An entertaining exchange ensued, but the short answer was "yes."
Never mind that it's a misleading question. (Can YOU identify everything you ever saw in the sky? If not, then you too have seen an unidentified flying object or UFO, my friend. Gee, was that a chicken-hawk shooting past my window just now?)
Never mind that 46 percent of Americans say UFOs are real, more than "believe in" the war in Iraq.
Never mind that what Dennis Kucinich saw was most likely Dick Cheney's post-apocalypse kandy-kolored tangerine-flake streamline flying getaway gizmo. (OK, I stole some of that from Tom Wolfe.)
Never mind that the question has nothing on earth to do with the mess we're facing as a species (global warming, nukes, Neocon schemes)....
It suited Russert's needs. What needs? Why, to humiliate and embarrass Kucinich, of course. Sort of like the lie repeated in our so-called "liberal media" during the 2000 campaign, that Al Gore claimed to have invented the Internet.
You have to wonder about Russert's motives, especially as he posed his UFO question on the eve of Kucinich's call for a vote on the House floor as to whether Russert's former neighbor, Cheney, should be impeached for lying us into war against Iraq and beating the drums for bombing Iran.

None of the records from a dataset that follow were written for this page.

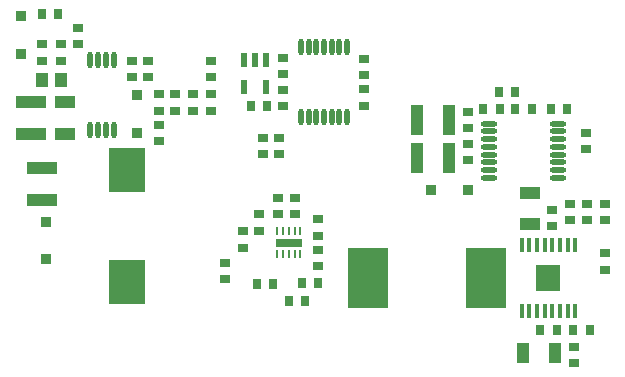
<source format=gbr>
G04 Layer_Color=8421504*
%FSLAX45Y45*%
%MOMM*%
%TF.FileFunction,Paste,Top*%
%TF.Part,Single*%
G01*
G75*
%TA.AperFunction,SMDPad,CuDef*%
%ADD11R,0.30000X1.20000*%
%ADD13O,0.45000X1.40000*%
%ADD14O,1.40000X0.45000*%
%ADD15R,0.60000X1.20000*%
%ADD16R,0.25000X0.75000*%
%ADD19R,0.90000X0.80000*%
%TA.AperFunction,ConnectorPad*%
%ADD20R,0.90000X0.80000*%
%TA.AperFunction,SMDPad,CuDef*%
%ADD21R,0.80000X0.90000*%
%ADD23R,1.00000X1.30000*%
%ADD24R,0.90000X0.95000*%
%ADD25R,0.95000X0.90000*%
%ADD26R,1.10000X2.60000*%
%ADD27R,1.70000X1.10000*%
%ADD28R,1.10000X1.70000*%
%ADD29R,2.60000X1.10000*%
%TA.AperFunction,NonConductor*%
%ADD51R,2.10000X2.30000*%
%TA.AperFunction,SMDPad,CuDef*%
%ADD52R,3.45000X5.10000*%
%ADD53R,2.28000X0.67000*%
%ADD54R,3.10000X3.70000*%
D11*
X15482500Y5400000D02*
D03*
X15547501D02*
D03*
X15612500D02*
D03*
X15677499D02*
D03*
X15742500D02*
D03*
X15807500D02*
D03*
X15872501D02*
D03*
X15937500D02*
D03*
Y4840000D02*
D03*
X15872501D02*
D03*
X15807500D02*
D03*
X15742500D02*
D03*
X15677499D02*
D03*
X15612500D02*
D03*
X15547501D02*
D03*
X15482500D02*
D03*
D13*
X13614999Y6484999D02*
D03*
X13680000D02*
D03*
X13745000D02*
D03*
X13810001D02*
D03*
X13875000D02*
D03*
X13939999D02*
D03*
X14005000D02*
D03*
X13614999Y7074999D02*
D03*
X13680000D02*
D03*
X13745000D02*
D03*
X13810001D02*
D03*
X13875000D02*
D03*
X13939999D02*
D03*
X14005000D02*
D03*
X12027500Y6965000D02*
D03*
X11962500D02*
D03*
X11897500D02*
D03*
X11832500D02*
D03*
X12027500Y6375000D02*
D03*
X11962500D02*
D03*
X11897500D02*
D03*
X11832500D02*
D03*
D14*
X15795000Y5972500D02*
D03*
Y6037500D02*
D03*
Y6102500D02*
D03*
Y6167500D02*
D03*
Y6232500D02*
D03*
Y6297500D02*
D03*
Y6362500D02*
D03*
Y6427500D02*
D03*
X15205000Y5972500D02*
D03*
Y6037500D02*
D03*
Y6102500D02*
D03*
Y6167500D02*
D03*
Y6232500D02*
D03*
Y6297500D02*
D03*
Y6362500D02*
D03*
Y6427500D02*
D03*
D15*
X13320000Y6969999D02*
D03*
X13225000D02*
D03*
X13130000D02*
D03*
Y6739999D02*
D03*
X13320000D02*
D03*
D16*
X13609999Y5517000D02*
D03*
X13560001D02*
D03*
X13509999D02*
D03*
X13459999D02*
D03*
X13409999D02*
D03*
X13609999Y5323000D02*
D03*
X13560001D02*
D03*
X13509999D02*
D03*
X13459999D02*
D03*
X13409999D02*
D03*
D19*
X14150000Y6839999D02*
D03*
Y6979999D02*
D03*
X16039999Y5749999D02*
D03*
Y5609999D02*
D03*
X15930000Y4540000D02*
D03*
Y4400000D02*
D03*
X15889999Y5610000D02*
D03*
Y5750000D02*
D03*
X16030000Y6350000D02*
D03*
Y6210000D02*
D03*
X15030000Y6120000D02*
D03*
Y6260000D02*
D03*
X12850000Y6820000D02*
D03*
Y6960000D02*
D03*
X12320000Y6820000D02*
D03*
Y6960000D02*
D03*
X13560001Y5800000D02*
D03*
Y5660000D02*
D03*
X13120000Y5380000D02*
D03*
Y5520000D02*
D03*
X12410001Y6680000D02*
D03*
Y6540000D02*
D03*
X12850000D02*
D03*
Y6680000D02*
D03*
X13260001Y5660000D02*
D03*
Y5520000D02*
D03*
X11420001Y7100000D02*
D03*
Y6960000D02*
D03*
X12410000Y6280000D02*
D03*
Y6420000D02*
D03*
X12700000Y6540000D02*
D03*
Y6680000D02*
D03*
X11580000Y7100000D02*
D03*
Y6960000D02*
D03*
X12970000Y5250000D02*
D03*
Y5110000D02*
D03*
X14150000Y6719999D02*
D03*
Y6579999D02*
D03*
X13430000Y6170000D02*
D03*
Y6310000D02*
D03*
X13289999Y6170000D02*
D03*
Y6310000D02*
D03*
X15030000Y6530000D02*
D03*
Y6390000D02*
D03*
X15739999Y5560000D02*
D03*
Y5700000D02*
D03*
X13464999Y6845000D02*
D03*
Y6984999D02*
D03*
X13464999Y6714999D02*
D03*
Y6574999D02*
D03*
X12180000Y6820000D02*
D03*
Y6960000D02*
D03*
X13420000Y5800000D02*
D03*
Y5660000D02*
D03*
X12550001Y6680000D02*
D03*
Y6540000D02*
D03*
X11730000Y7240000D02*
D03*
Y7100000D02*
D03*
X13759999Y5220000D02*
D03*
Y5360000D02*
D03*
X13760001Y5619999D02*
D03*
Y5479999D02*
D03*
D20*
X16189999Y5190000D02*
D03*
Y5330000D02*
D03*
Y5610000D02*
D03*
Y5750000D02*
D03*
D21*
X16060001Y4679999D02*
D03*
X15920000D02*
D03*
X15300000Y6549999D02*
D03*
X15160001D02*
D03*
X15430000Y6700000D02*
D03*
X15289999D02*
D03*
X13760001Y5080000D02*
D03*
X13620000D02*
D03*
X11560000Y7360000D02*
D03*
X11420000D02*
D03*
X13239999Y5070000D02*
D03*
X13380000D02*
D03*
X13510001Y4930000D02*
D03*
X13650000D02*
D03*
X15570000Y6549999D02*
D03*
X15430000D02*
D03*
X15730000Y6550000D02*
D03*
X15870000D02*
D03*
X13330000Y6579999D02*
D03*
X13189999D02*
D03*
X15780000Y4679999D02*
D03*
X15639999D02*
D03*
D23*
X11420000Y6800000D02*
D03*
X11580000D02*
D03*
D24*
X15027499Y5870000D02*
D03*
X14712500D02*
D03*
D25*
X11240000Y7022500D02*
D03*
Y7337500D02*
D03*
X11460000Y5597500D02*
D03*
Y5282500D02*
D03*
X12230000Y6667500D02*
D03*
Y6352500D02*
D03*
D26*
X14595000Y6460000D02*
D03*
X14864999D02*
D03*
X14595000Y6140000D02*
D03*
X14864999D02*
D03*
D27*
X15550000Y5844999D02*
D03*
Y5575000D02*
D03*
X11620000Y6345000D02*
D03*
Y6615000D02*
D03*
D28*
X15495000Y4490000D02*
D03*
X15764999D02*
D03*
D29*
X11420000Y6055000D02*
D03*
Y5785000D02*
D03*
X11330000Y6345000D02*
D03*
Y6615000D02*
D03*
D51*
X15710001Y5119999D02*
D03*
D52*
X14182500Y5120000D02*
D03*
X15177499D02*
D03*
D53*
X13509999Y5420000D02*
D03*
D54*
X12140000Y5085000D02*
D03*
Y6035000D02*
D03*
%TF.MD5,e10258ef2348f5a051e9a266ae78be7c*%
M02*

</source>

Yes, it's a funny question, but irrelevant. Here's what's relevant.
Kucinich has been right about more than all of the other candidates combined---with the possible exception of Mike Gravel, two-time Senator from Alaska---who also finds himself belittled and shunted aside by the likes of Russert. Look at all Kucinich has been right about.
No WMDs in Iraq. No ties between Hussein and al-Qaida. Torture has proven to be not only immoral, it manifestly doesn't work. (Just Google Ibn al-Shaykh al-Libi.). Shock & Awe was a criminal and immoral act. Invading and occupying Iraq was a terrible idea. Global warming is real. A government agency to promote peace and conflict resolution, something Kucinich has long advocated, might've prevented several wars past, present and future. The fact that Kucinich has little or no chance of winning the presidency should not detract from his wisdom regarding the biggest issues of our times.

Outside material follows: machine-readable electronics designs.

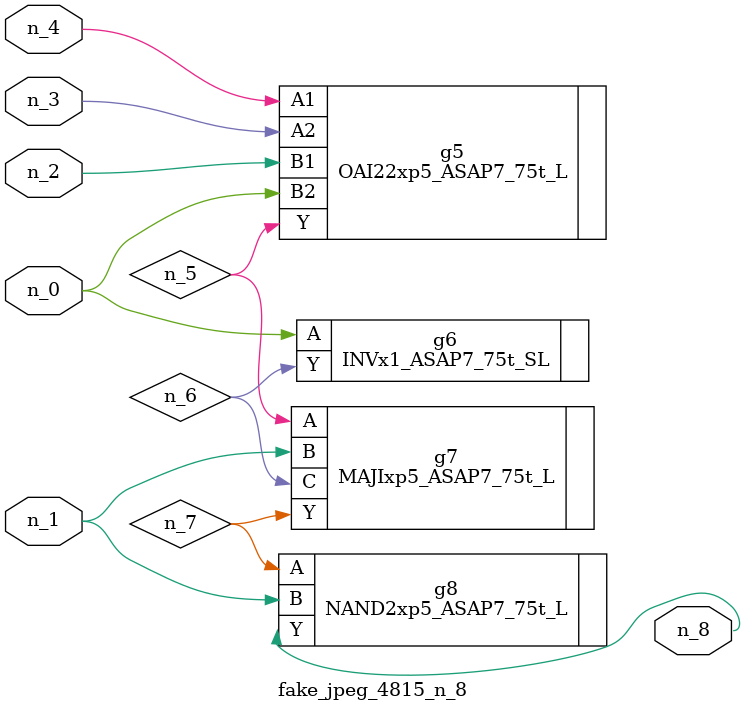
<source format=v>
module fake_jpeg_4815_n_8 (n_3, n_2, n_1, n_0, n_4, n_8);

input n_3;
input n_2;
input n_1;
input n_0;
input n_4;

output n_8;

wire n_6;
wire n_5;
wire n_7;

OAI22xp5_ASAP7_75t_L g5 ( 
.A1(n_4),
.A2(n_3),
.B1(n_2),
.B2(n_0),
.Y(n_5)
);

INVx1_ASAP7_75t_SL g6 ( 
.A(n_0),
.Y(n_6)
);

MAJIxp5_ASAP7_75t_L g7 ( 
.A(n_5),
.B(n_1),
.C(n_6),
.Y(n_7)
);

NAND2xp5_ASAP7_75t_L g8 ( 
.A(n_7),
.B(n_1),
.Y(n_8)
);


endmodule
</source>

Yet there's Russert accusing Kucinich of consorting with little green men.
Had Russert---a journalist who allowed Cheney to hype untrue stories on his network TV show---been even-handed over the years, I'd write his performance off as one in a long line of gutsy and entertaining lines of questioning.
For instance, had Russert bothered to ask George W. Bush, just once: "As a self-proclaimed born again Christian, you've been embraced by the Christian Right. Do you believe God is using you to bring about the Rapture and other End Time events?"
A question like that, posed, say, in 2000, might've changed the sorry history of the past six years.
Or had he asked, in 2004, "Mr. Bush, just what did you mean when you said, 'We got an issue in America. Too many good docs are getting out of the business. Too many OB/GYNs aren't able to practice their, their love, with women all across the country.'"
Or, during the 2000 Gore vs Bush election debacle, had Russert asked anyone who would listen, "What about the over-votes? The ballots that include both a check mark and a written-in name? Is it true that these votes---should the Supreme Court allow them to be counted---would go three to one in Gore's favor?"
It's not too late for Russert to redeem himself. Here's what I hope he'll ask McCain if he gets a chance. "You received a standing ovation for slamming Woodstock, yet a recent online article asserts that the Woodstock sensibility saved your life by pressuring the government to end the bombing and withdraw from Vietnam (see my blog post at knoxvoice.com of Nov. 9). Which do you find more absurd? That thousands of young people who'd never even met all got high together and fell in love with humankind? Or that you flew high up in a triangular-shaped flying object spawned from the belly of the military-industrial complex and turned possibly thousands of people you'd never even met into toast?"
There are questions, and then there are questions.